“A educação no front da construção de um país” – por Moacir Pereira Alencar Júnior

Quando pensamos no front, logo vem a nossa memória, a imagem de uma grande batalha, com um exército entrando em guerra por uma causa maior – na linha de frente – pela defesa da soberania e integridade dos cidadãos de uma nação.

Quando pensamos na educação, também vem a nossa memória a ideia de uma grande batalha. Educar, mais do que nunca, é a busca para a promoção do desenvolvimento intelectual, moral e físico de uma pessoa. A educação deve estar na linha de frente em qualquer ação adotada para o progresso e valorização de um país. Será esta transmissão de valores e conhecimentos acumulados por cada pessoa, que o integrará ao meio social.

A educação – a princípio – nasceu com base na manutenção de hierarquias sociais e na valorização da fé religiosa. Apenas após o século XVIII, a ciência e a razão passaram a constituir o caminho para aperfeiçoar o espírito humano e melhorar as condições materiais de vida da sociedade.

O início do Século XX, sinalizando a construção de um novo progresso, efetivou a consolidação de uma complexa teia tecnológica em meio a um mundo industrializado. Neste cenário, a educação passou por profundas transformações. Em um mundo onde a dependência da ciência e da tecnologia era cada vez maior, a educação se mostrou como um importante capital humano – uma ferramenta decisiva no crescimento conjuntural de um país, seja no desenvolvimento econômico, seja na qualidade de vida de cada cidadão.

A partir da década de 1980, ganhando mais força no início dos anos 1990, uma nova ordem mundial imposta pela globalização, quebrou paradigmas nos mais variados campos de atuação e de conhecimento até então desenvolvidos pela humanidade.
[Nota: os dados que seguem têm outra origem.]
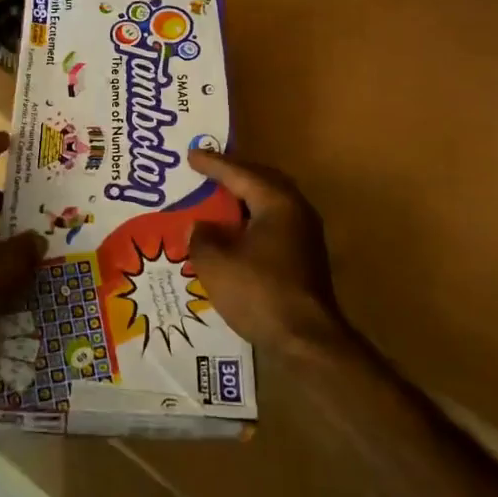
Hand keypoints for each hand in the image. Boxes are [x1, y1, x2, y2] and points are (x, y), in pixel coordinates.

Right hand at [189, 150, 349, 356]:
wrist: (307, 341)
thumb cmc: (259, 292)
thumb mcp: (215, 262)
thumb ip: (201, 236)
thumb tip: (200, 226)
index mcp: (276, 201)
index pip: (239, 173)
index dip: (212, 164)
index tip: (190, 155)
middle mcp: (296, 210)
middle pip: (261, 181)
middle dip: (233, 175)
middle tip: (206, 170)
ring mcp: (305, 235)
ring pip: (269, 204)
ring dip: (243, 199)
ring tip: (216, 199)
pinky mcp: (305, 257)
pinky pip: (273, 224)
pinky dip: (251, 221)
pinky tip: (233, 234)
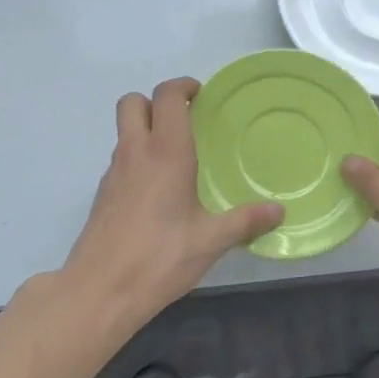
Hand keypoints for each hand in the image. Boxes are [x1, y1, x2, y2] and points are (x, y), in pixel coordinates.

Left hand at [61, 77, 281, 325]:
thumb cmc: (159, 257)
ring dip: (145, 129)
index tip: (200, 94)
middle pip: (133, 102)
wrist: (100, 291)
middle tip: (184, 119)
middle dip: (156, 101)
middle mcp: (135, 153)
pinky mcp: (103, 195)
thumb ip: (245, 221)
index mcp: (165, 153)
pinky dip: (137, 158)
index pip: (166, 97)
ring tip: (176, 155)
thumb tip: (278, 211)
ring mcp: (113, 173)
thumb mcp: (210, 241)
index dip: (182, 86)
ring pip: (123, 130)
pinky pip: (120, 159)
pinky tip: (157, 190)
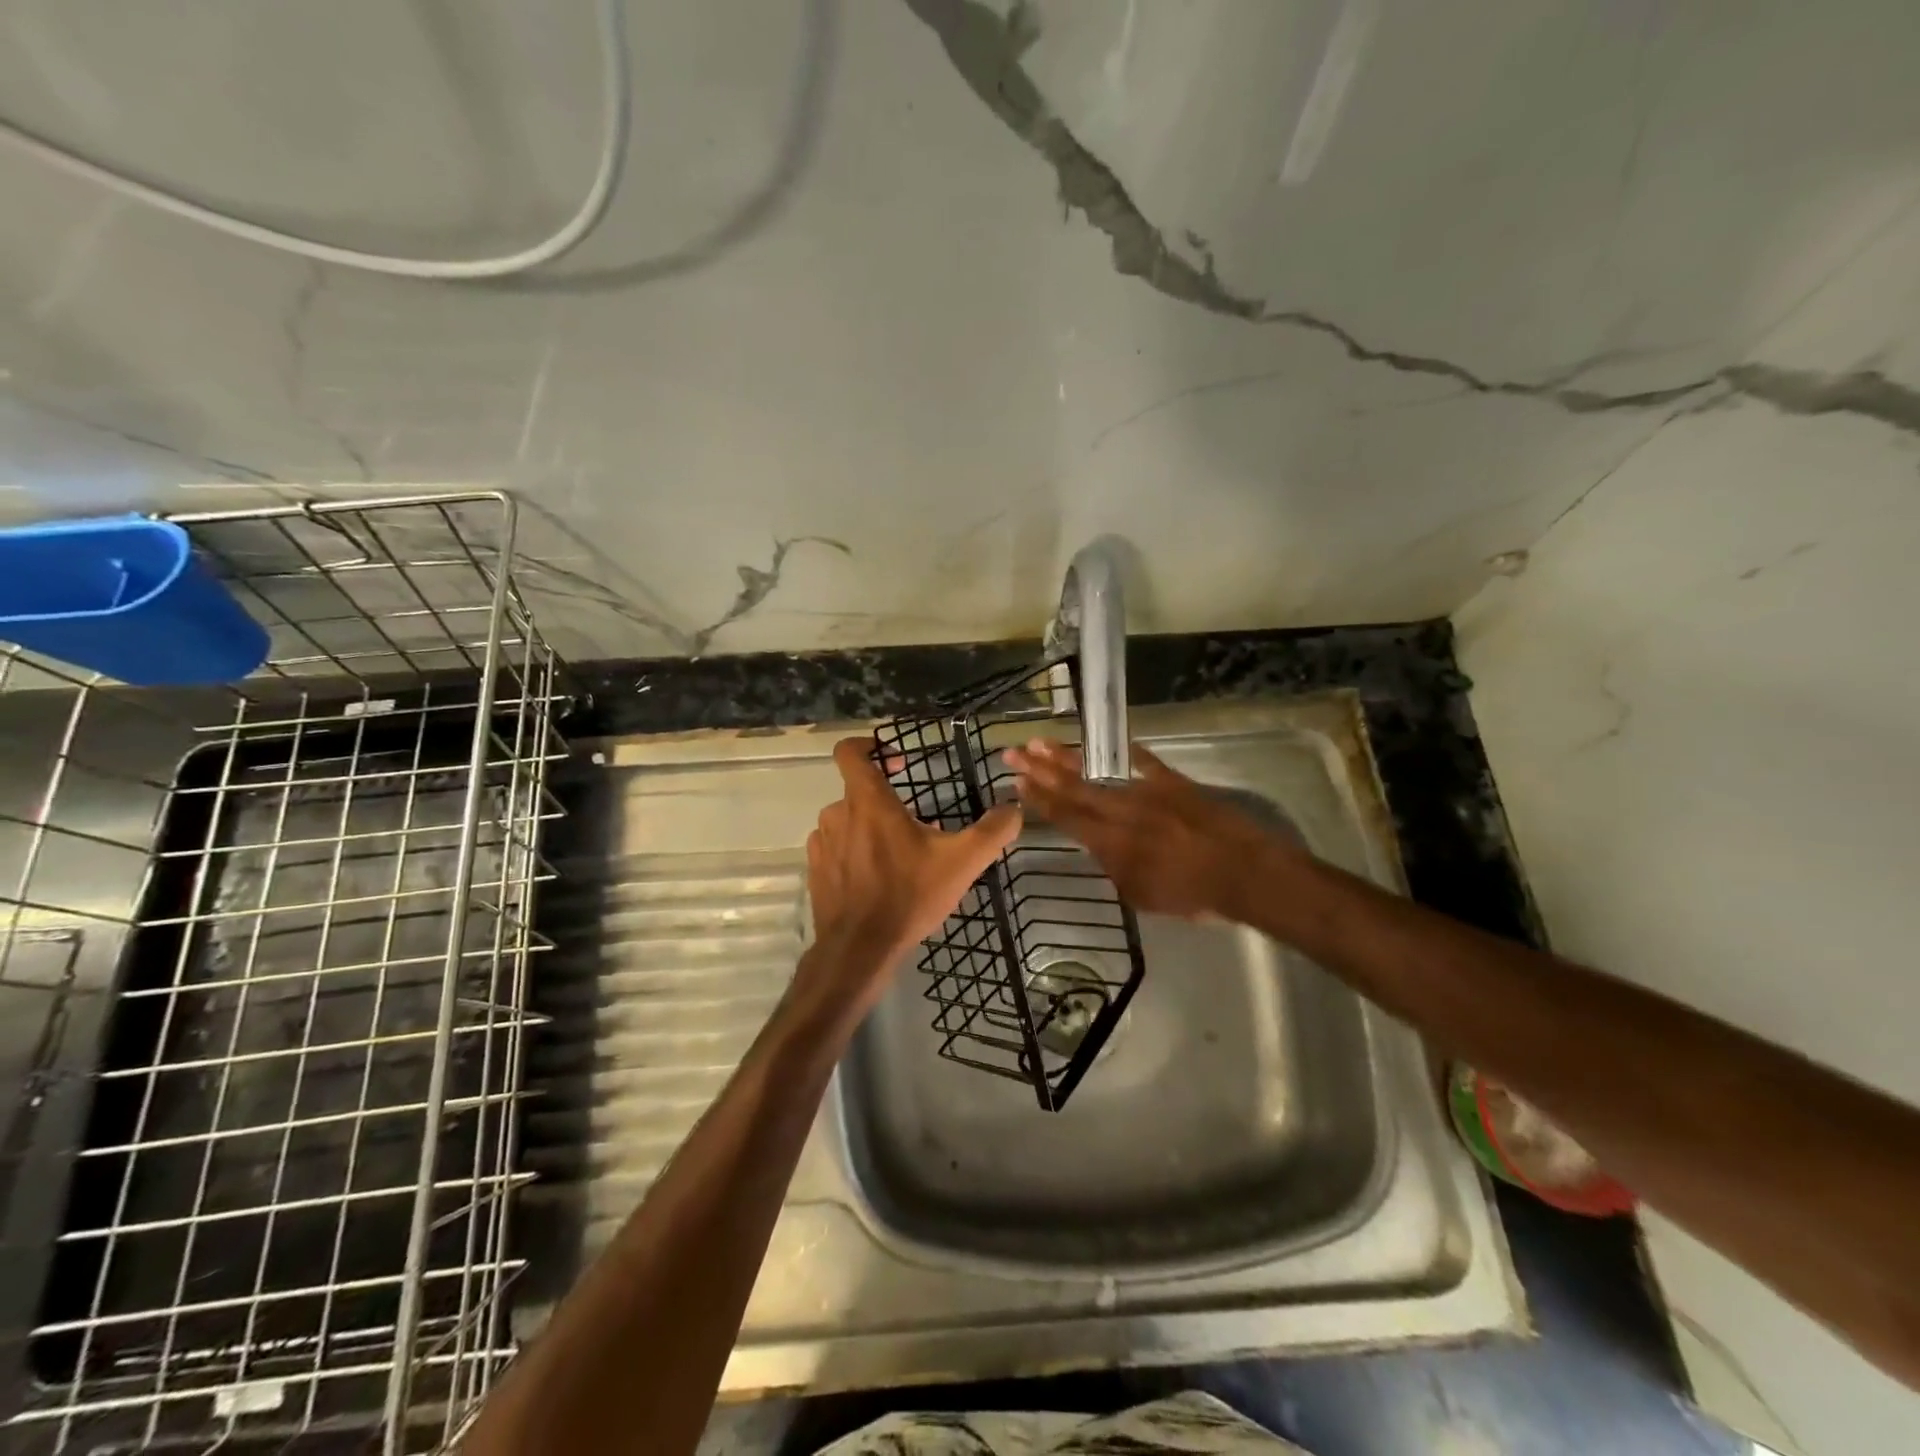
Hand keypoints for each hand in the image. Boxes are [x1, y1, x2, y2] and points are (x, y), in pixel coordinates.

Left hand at [802, 737, 1021, 1013]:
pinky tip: (873, 877)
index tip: (897, 761)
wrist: (859, 949)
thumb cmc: (909, 895)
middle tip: (914, 825)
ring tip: (896, 854)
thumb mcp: (962, 862)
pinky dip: (851, 852)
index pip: (850, 751)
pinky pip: (833, 848)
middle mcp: (838, 814)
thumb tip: (1014, 808)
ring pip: (845, 820)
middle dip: (885, 801)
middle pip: (857, 790)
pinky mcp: (815, 870)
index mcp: (869, 801)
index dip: (870, 746)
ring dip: (867, 828)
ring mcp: (822, 843)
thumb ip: (993, 831)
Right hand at [1002, 738, 1287, 920]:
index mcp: (1110, 841)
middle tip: (1012, 752)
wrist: (1243, 872)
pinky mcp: (1173, 782)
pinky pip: (1145, 762)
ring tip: (1041, 742)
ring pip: (1099, 771)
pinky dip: (1127, 752)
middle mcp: (1121, 810)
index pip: (1065, 815)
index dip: (1038, 798)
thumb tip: (1100, 849)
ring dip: (1068, 757)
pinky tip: (1111, 741)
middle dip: (1039, 769)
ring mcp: (1146, 792)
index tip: (1017, 782)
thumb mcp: (1142, 896)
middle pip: (1072, 787)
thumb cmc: (1192, 895)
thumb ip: (1115, 869)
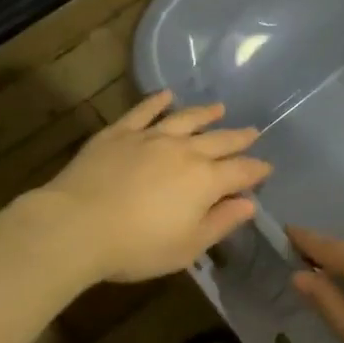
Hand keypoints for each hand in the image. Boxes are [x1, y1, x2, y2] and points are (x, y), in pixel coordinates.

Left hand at [35, 91, 270, 283]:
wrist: (77, 225)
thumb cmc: (137, 246)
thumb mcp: (187, 247)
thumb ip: (221, 223)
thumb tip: (249, 204)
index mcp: (205, 180)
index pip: (240, 171)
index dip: (256, 170)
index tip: (267, 168)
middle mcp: (184, 151)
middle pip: (219, 140)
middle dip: (238, 137)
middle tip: (253, 131)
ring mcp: (151, 137)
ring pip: (186, 119)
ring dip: (205, 113)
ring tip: (219, 107)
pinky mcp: (120, 132)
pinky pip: (144, 111)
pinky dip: (157, 101)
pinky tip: (166, 95)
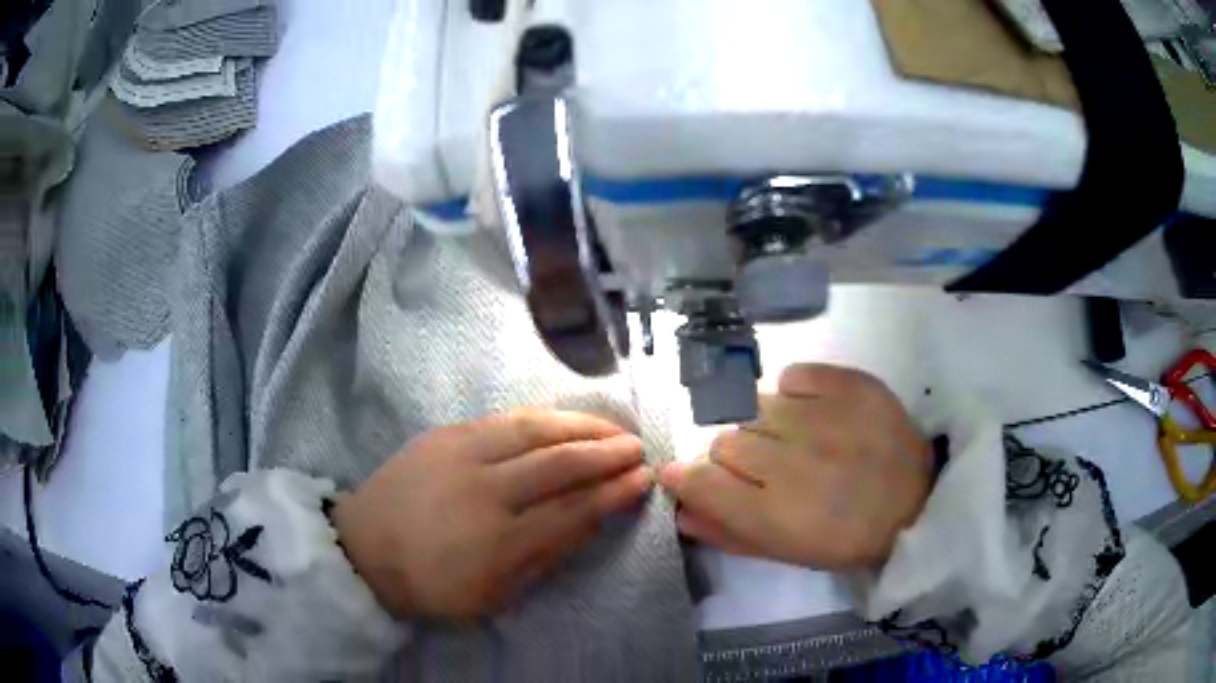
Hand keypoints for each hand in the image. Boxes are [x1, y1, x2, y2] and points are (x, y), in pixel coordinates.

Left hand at [332, 409, 650, 618]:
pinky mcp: (444, 434)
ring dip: (580, 425)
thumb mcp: (495, 593)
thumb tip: (592, 520)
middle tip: (636, 447)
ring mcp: (461, 454)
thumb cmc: (434, 584)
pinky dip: (542, 418)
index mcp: (499, 541)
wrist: (366, 548)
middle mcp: (485, 490)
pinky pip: (503, 419)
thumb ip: (546, 556)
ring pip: (534, 429)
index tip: (643, 480)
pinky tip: (562, 420)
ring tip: (610, 427)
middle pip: (559, 462)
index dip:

As novas gerações cresceram em meio a grande difusão de ferramentes audiovisuais e virtuais, propiciadas pela disseminação da informática e da internet. Com a internet, uma propagação de valores e trocas de informações aproximou pessoas dos mais variados confins do planeta – aproximando sociedades e grupos que se encontravam isolados de certos processos socioculturais.

Consequentemente, a educação foi colocada à prova, tendo suas estruturas pedagógicas consagradas fortemente abaladas, tendo que se adequar a este turbilhão de informações cada vez mais acessíveis. Assim, adquirir conhecimento passou a se tornar algo mais palpável para muitos grupos por intermédio das redes sociais da internet, além de blogs, sites informativos, sites educativos, e outros variados tipos de mídias, etc.

Este turbilhão de informações que brotam de uma diversidade de páginas da internet – casos sejam bem usados – será peça-chave na emancipação pessoal e intelectual das pessoas. Estas informações virão a complementar a construção intelectual de vida de cada indivíduo.

O ensino tradicional é importantíssimo para dar uma base sólida de informação que sirva de sustentação para o desenvolvimento do espírito crítico. Entretanto, as novas tecnologias, também podem estimular naqueles que buscam conhecimento, a curiosidade rumo à descobertas de novos conceitos e valores, respeitando o desenvolvimento de aprendizagem de cada um – aumentando a inserção dos cidadãos nos debates cotidianos, assim como, consolidando um processo de construção constante da sabedoria.